Interpretive framework for moving image — decoding how editing, composition, sound, and montage construct meaning. Critical tool, not production method.
Anyone working on set or in the edit bay knows the feeling: you watch a cut and wonder what the director or editor truly conveyed—not what's in the script, but what the images actually communicate. Video hermeneutics is the systematic craft of uncovering this layer. It's not about making films, but about reading them like an ancient text: every frame, every cut, every sound track becomes a sign that needs to be deciphered.

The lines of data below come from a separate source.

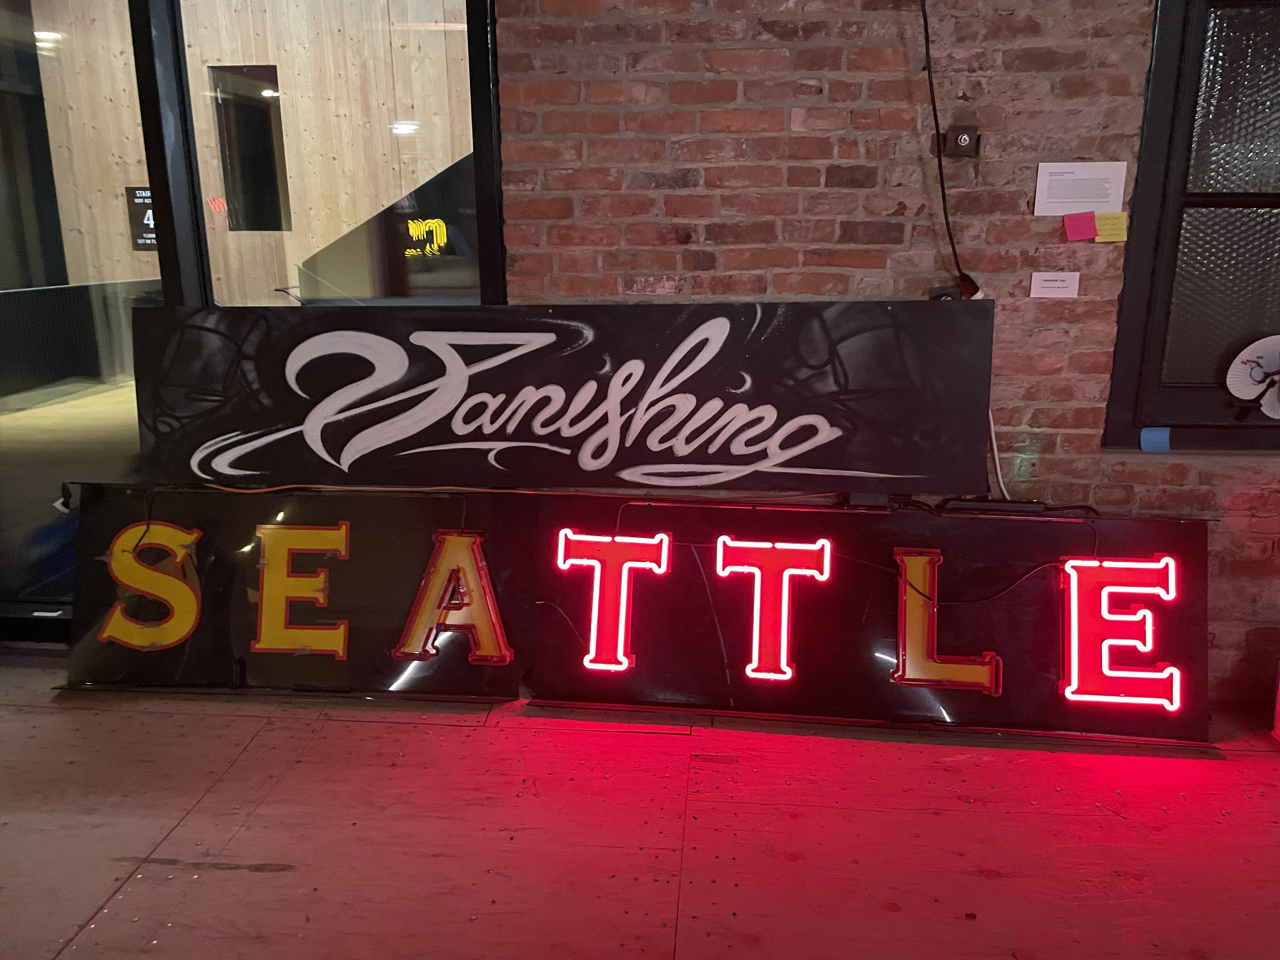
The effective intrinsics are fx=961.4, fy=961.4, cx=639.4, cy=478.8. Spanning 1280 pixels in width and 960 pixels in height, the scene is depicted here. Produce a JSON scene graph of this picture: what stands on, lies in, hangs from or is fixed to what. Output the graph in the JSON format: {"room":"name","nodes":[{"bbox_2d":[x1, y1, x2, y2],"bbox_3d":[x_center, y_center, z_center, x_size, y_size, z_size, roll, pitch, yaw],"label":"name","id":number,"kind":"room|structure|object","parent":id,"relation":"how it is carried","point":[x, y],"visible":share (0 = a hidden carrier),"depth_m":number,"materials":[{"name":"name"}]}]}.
{"room":"museum","nodes":[
{"label":"museum","id":0,"kind":"room"},
{"bbox_2d":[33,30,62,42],"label":"ceiling light","id":1,"kind":"object","parent":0,"point":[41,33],"visible":0.66,"depth_m":6.94,"materials":[{"name":"white"}]},
{"bbox_2d":[0,657,1279,959],"bbox_3d":[-0.296,1.124,1.131,8.974,0.111,4.997,1,15,5],"label":"wooden floor","id":2,"kind":"structure","parent":0,"point":[449,730],"depth_m":2.16,"materials":[{"name":"wood"}]},
{"bbox_2d":[64,483,531,698],"bbox_3d":[-0.976,0.313,2.786,1.420,0.580,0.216,1,15,5],"label":"sign","id":3,"kind":"object","parent":2,"relation":"on","point":[337,568],"visible":0.73,"depth_m":2.75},
{"bbox_2d":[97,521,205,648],"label":"letter","id":4,"kind":"object","parent":3,"relation":"attached to","point":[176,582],"visible":0.99,"depth_m":2.75,"materials":[{"name":"yellow"}]},
{"bbox_2d":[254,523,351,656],"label":"letter","id":5,"kind":"object","parent":3,"relation":"attached to","point":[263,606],"visible":0.98,"depth_m":2.70,"materials":[{"name":"yellow"}]},
{"bbox_2d":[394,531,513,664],"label":"letter","id":6,"kind":"object","parent":3,"relation":"attached to","point":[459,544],"visible":0.99,"depth_m":2.68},
{"bbox_2d":[534,495,1210,745],"bbox_3d":[0.618,0.362,2.623,1.776,0.566,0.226,1,15,5],"label":"sign","id":7,"kind":"object","parent":2,"relation":"on","point":[547,523],"visible":0.83,"depth_m":2.59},
{"bbox_2d":[126,298,992,494],"bbox_3d":[-0.264,-0.223,2.614,2.401,0.512,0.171,1,15,5],"label":"sign","id":8,"kind":"object","parent":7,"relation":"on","point":[883,316],"visible":1,"depth_m":2.56,"materials":[{"name":"black"}]},
{"bbox_2d":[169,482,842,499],"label":"cable","id":9,"kind":"object","parent":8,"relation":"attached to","point":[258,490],"visible":0.93,"depth_m":2.63,"materials":[{"name":"plastic"}]},
{"bbox_2d":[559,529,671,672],"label":"letter","id":10,"kind":"object","parent":7,"relation":"attached to","point":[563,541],"visible":0.98,"depth_m":2.61,"materials":[{"name":"red glass"}]},
{"bbox_2d":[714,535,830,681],"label":"letter","id":11,"kind":"object","parent":7,"relation":"attached to","point":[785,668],"visible":0.98,"depth_m":2.59,"materials":[{"name":"red glass"}]},
{"bbox_2d":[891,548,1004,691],"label":"letter","id":12,"kind":"object","parent":7,"relation":"attached to","point":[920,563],"visible":0.99,"depth_m":2.52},
{"bbox_2d":[940,496,1048,514],"bbox_3d":[0.931,0.066,2.507,0.258,0.033,0.060,1,15,5],"label":"power strip","id":13,"kind":"object","parent":7,"relation":"on","point":[1034,504],"visible":0.94,"depth_m":2.49,"materials":[{"name":"black"}]},
{"bbox_2d":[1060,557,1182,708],"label":"neon sign","id":14,"kind":"object","parent":7,"relation":"attached to","point":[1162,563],"visible":0.99,"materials":[{"name":"red glass"}]},
{"bbox_2d":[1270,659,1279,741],"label":"red object","id":15,"kind":"object","parent":2,"relation":"on","point":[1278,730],"visible":0.99,"depth_m":2.50,"materials":[{"name":"red"}]},
{"bbox_2d":[491,0,1279,698],"bbox_3d":[1.484,-0.720,2.502,5.819,2.717,0.219,1,15,5],"label":"brick wall","id":16,"kind":"structure","parent":0,"point":[981,79],"depth_m":2.52,"materials":[{"name":"red brick"}]},
{"bbox_2d":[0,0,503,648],"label":"glass door","id":17,"kind":"structure","parent":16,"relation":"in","point":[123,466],"depth_m":2.75,"materials":[{"name":"glass"}]},
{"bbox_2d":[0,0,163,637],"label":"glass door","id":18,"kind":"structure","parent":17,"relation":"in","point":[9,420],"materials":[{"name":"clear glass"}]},
{"bbox_2d":[927,284,962,301],"bbox_3d":[0.802,-0.462,2.524,0.081,0.082,0.056,1,15,5],"label":"power adapter","id":19,"kind":"object","parent":16,"relation":"attached to","point":[947,294],"visible":0.28,"depth_m":2.51,"materials":[{"name":"black"}]},
{"bbox_2d":[919,0,980,297],"bbox_3d":[0.749,-0.903,2.344,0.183,0.913,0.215,1,15,5],"label":"black cable","id":20,"kind":"object","parent":16,"relation":"attached to","point":[934,109],"visible":0.87,"depth_m":2.40,"materials":[{"name":"black plastic"}]},
{"bbox_2d":[940,124,979,156],"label":"anchor plate","id":21,"kind":"object","parent":16,"relation":"attached to","point":[957,130],"visible":0.95,"depth_m":2.43,"materials":[{"name":"black metal"}]},
{"bbox_2d":[986,406,1010,500],"bbox_3d":[0.988,-0.068,2.647,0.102,0.263,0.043,-2,15,-6],"label":"white cable","id":22,"kind":"object","parent":16,"relation":"attached to","point":[1000,477],"visible":0.43,"depth_m":2.66,"materials":[{"name":"white plastic"}]},
{"bbox_2d":[1029,271,1080,297],"bbox_3d":[1.065,-0.496,2.468,0.110,0.061,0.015,1,15,5],"label":"label","id":23,"kind":"object","parent":16,"relation":"attached to","point":[1066,283],"visible":0.97,"depth_m":2.46,"materials":[{"name":"white paper"}]},
{"bbox_2d":[1063,210,1096,241],"bbox_3d":[1.103,-0.632,2.405,0.078,0.067,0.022,1,15,5],"label":"sticky note","id":24,"kind":"object","parent":16,"relation":"attached to","point":[1087,224],"visible":0.99,"depth_m":2.40,"materials":[{"name":"pink paper"}]},
{"bbox_2d":[1033,161,1128,214],"bbox_3d":[1.106,-0.728,2.413,0.201,0.118,0.010,1,15,5],"label":"paper notice","id":25,"kind":"object","parent":16,"relation":"attached to","point":[1045,200],"visible":0.99,"depth_m":2.41,"materials":[{"name":"white paper"}]},
{"bbox_2d":[1096,212,1128,241],"bbox_3d":[1.176,-0.627,2.401,0.085,0.070,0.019,1,15,5],"label":"sticky note","id":26,"kind":"object","parent":16,"relation":"attached to","point":[1103,232],"visible":0.99,"depth_m":2.40,"materials":[{"name":"yellow paper"}]},
{"bbox_2d":[1103,0,1279,454],"bbox_3d":[1.912,-0.811,2.401,1.336,1.558,0.141,1,15,5],"label":"window","id":27,"kind":"structure","parent":16,"relation":"in","point":[1238,203],"depth_m":2.49,"materials":[{"name":"black glass"}]},
{"bbox_2d":[1140,426,1171,452],"bbox_3d":[1.354,-0.103,2.528,0.074,0.063,0.039,1,15,5],"label":"blue tape","id":28,"kind":"object","parent":27,"relation":"attached to","point":[1151,444],"visible":0.98,"depth_m":2.52,"materials":[{"name":"blue"}]},
{"bbox_2d":[1224,333,1279,419],"bbox_3d":[1.669,-0.266,2.492,0.276,0.222,0.093,1,15,5],"label":"decoration","id":29,"kind":"object","parent":27,"relation":"attached to","point":[1260,375],"visible":1,"depth_m":2.50,"materials":[{"name":"white"}]},
{"label":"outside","id":30,"kind":"structure","parent":0,"visible":0},
{"bbox_2d":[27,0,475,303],"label":"interior wall","id":31,"kind":"structure","parent":30,"point":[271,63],"depth_m":6.69,"materials":[{"name":"brown wood"}]},
{"bbox_2d":[123,185,157,250],"bbox_3d":[-3.759,-1.979,7.367,0.400,0.501,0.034,1,15,5],"label":"sign","id":32,"kind":"object","parent":31,"relation":"attached to","point":[141,195],"visible":0.6,"depth_m":7.35,"materials":[{"name":"black plastic"}]},
{"bbox_2d":[208,63,292,229],"bbox_3d":[-2.754,-2.317,6.860,0.493,1.129,0.161,1,15,5],"label":"interior window","id":33,"kind":"structure","parent":31,"relation":"in","point":[261,111],"depth_m":6.83,"materials":[{"name":"black"}]},
{"label":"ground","id":34,"kind":"structure","parent":30,"visible":0},
{"bbox_2d":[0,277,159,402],"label":"partition","id":35,"kind":"object","parent":34,"relation":"on","point":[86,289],"visible":0.74,"depth_m":6.15,"materials":[{"name":"clear"}]},
{"bbox_2d":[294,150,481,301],"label":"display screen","id":36,"kind":"object","parent":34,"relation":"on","point":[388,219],"visible":0.35,"depth_m":4.47,"materials":[{"name":"black"}]}
]}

In practice, this means sitting in the edit suite or analyzing rough cuts and asking specific questions about the editing rhythm—why this shot lasts exactly 2.5 seconds and not 3. About the composition within the frame—who stands left, who stands right, and what power dynamics are expressed by this. About the sound layers—which music or ambient sound counteracts or reinforces the visual statements. About the edit points themselves—a hard cut versus a soft dissolve tells two completely different emotional truths. Video hermeneutics forbids you from simply dismissing these as technical decisions. They are always decisions about meaning.
This is what distinguishes it from pure filmmaking: you are no longer producing, you are decoding. You become a critical viewer of your own or others' material and learn to distinguish between the manifest content (the story on the plot level) and the latent content (what the visual and acoustic structures truly articulate). A practical example: a film shows a man speaking calmly—but the cuts are frantic, the camera trembles slightly, the soundtrack is dissonant. Video hermeneutics tells you: this man is not calm. The film is lying to your face, and that, precisely, is the story.
For editors, DoPs, and directors, this method becomes a quality check: is my film truly saying what I wanted to say? Or are the cuts, colors, and sounds sabotaging my intention? Video hermeneutics is the practical tool to make image and sound conscious again—beyond intuition and beyond technical defaults.